Книги

Экспедиция в Россию. От Невы до Алтая

22
18
20
22
24
26
28
30

Упомянутая промемория заканчивалась знаменательными словами: то, в каком направлении и с какими целями будет предпринято путешествие, оставляется на Ваше усмотрение; правительство заинтересовано лишь в поддержке науки. Насколько возможно, способствуйте развитию горного дела и промышленной активности России. Не могу умолчать о подобных благородных побуждениях, которые и были реализованы на всем протяжении поездки в 14 500 верст (более 2000 географических миль), уже потому, что они отрадным образом характеризуют эпоху, в которой мы живем. Благоволение, оказываемое незаметной деятельности одного человека, снисходит до него с высоты науки. Оно служит живым выражением внимания, которое державный монарх оказывает развитию знания и благотворному влиянию этого знания на благосостояние народов. Среди многочисленных знаков расположения, которыми я обязан императору Николаю I, особенно важно для меня упомянуть о предложении новой поездки, сделанном мне по распоряжению Его Величества 14 (26) февраля 1831 г., то есть спустя всего 16 месяцев после возвращения с Каспийского моря. Мне предоставлялось на выбор посетить лишь Финляндию, либо, если я предпочту юг, Кавказ. Это распоряжение, которому, к сожалению, я не смог последовать, дало мне повод думать, что устремления моих друзей и мои собственные удостоены милостей, которые мы можем хоть отчасти оправдать лишь должным приложением всех наших сил».

Это написано г-ном Гумбольдтом.

Розе

Сибирскую экспедицию я проделал при самых благоприятных обстоятельствах, какие только возможны при преодолении столь обширных территорий восточной Европы и северной Азии.
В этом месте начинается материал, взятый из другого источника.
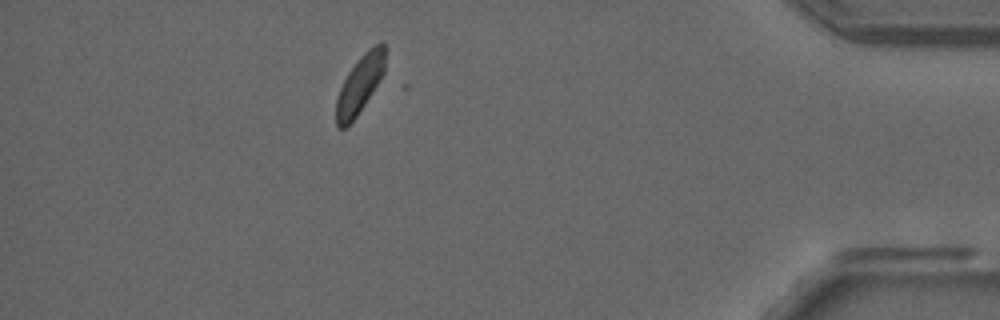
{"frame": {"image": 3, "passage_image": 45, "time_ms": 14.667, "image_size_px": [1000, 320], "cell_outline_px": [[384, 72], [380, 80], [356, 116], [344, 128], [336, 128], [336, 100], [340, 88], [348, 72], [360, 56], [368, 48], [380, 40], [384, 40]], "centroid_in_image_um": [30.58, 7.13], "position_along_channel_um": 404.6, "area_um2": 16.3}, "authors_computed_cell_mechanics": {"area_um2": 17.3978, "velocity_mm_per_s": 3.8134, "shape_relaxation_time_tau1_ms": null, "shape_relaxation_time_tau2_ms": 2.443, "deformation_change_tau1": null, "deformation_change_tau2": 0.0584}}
Везде прилагались самые действенные усилия для возможно более скорого передвижения; на всех шахтах и металлургических заводах нас ожидали, вскоре по прибытии знакомили со всем достойным внимания, на осмотрах нас по возможности сопровождали служащие предприятий. Таким образом никакое время не было потрачено впустую, мы могли познакомиться со всеми предметами гораздо быстрее, чем было бы возможно при иных обстоятельствах. За краткий срок, менее чем шесть месяцев7, мы пересекли Урал почти на шесть градусов широты от Богословска8 до Орска и Алтай от Барнаула до монгольско-китайской границы на Иртыше. Мы посетили Астрахань и Каспийское море. В то же время из‐за высокого темпа, который требовался для этой поездки, чтобы не быть застигнутыми зимой, нельзя было провести сопутствующие геологические исследования, и мы должны были удовольствоваться общим обзором.

Розе

Мы, то есть г‐н фон Гумбольдт, г‐н Эренберг и я, отправились из Берлина 12 апреля 1829 г. в двух экипажах, поскольку поездка по северной Азии требовала наличия под рукой астрономических и физических инструментов, книг и приспособлений для химических опытов и сбора коллекций по естественной истории. Отъезд был назначен вначале на более позднюю дату, а именно начало мая, однако его ускорило известие о том, что в это время Его Величество император России уже должен уехать из Петербурга для коронования в Варшаву.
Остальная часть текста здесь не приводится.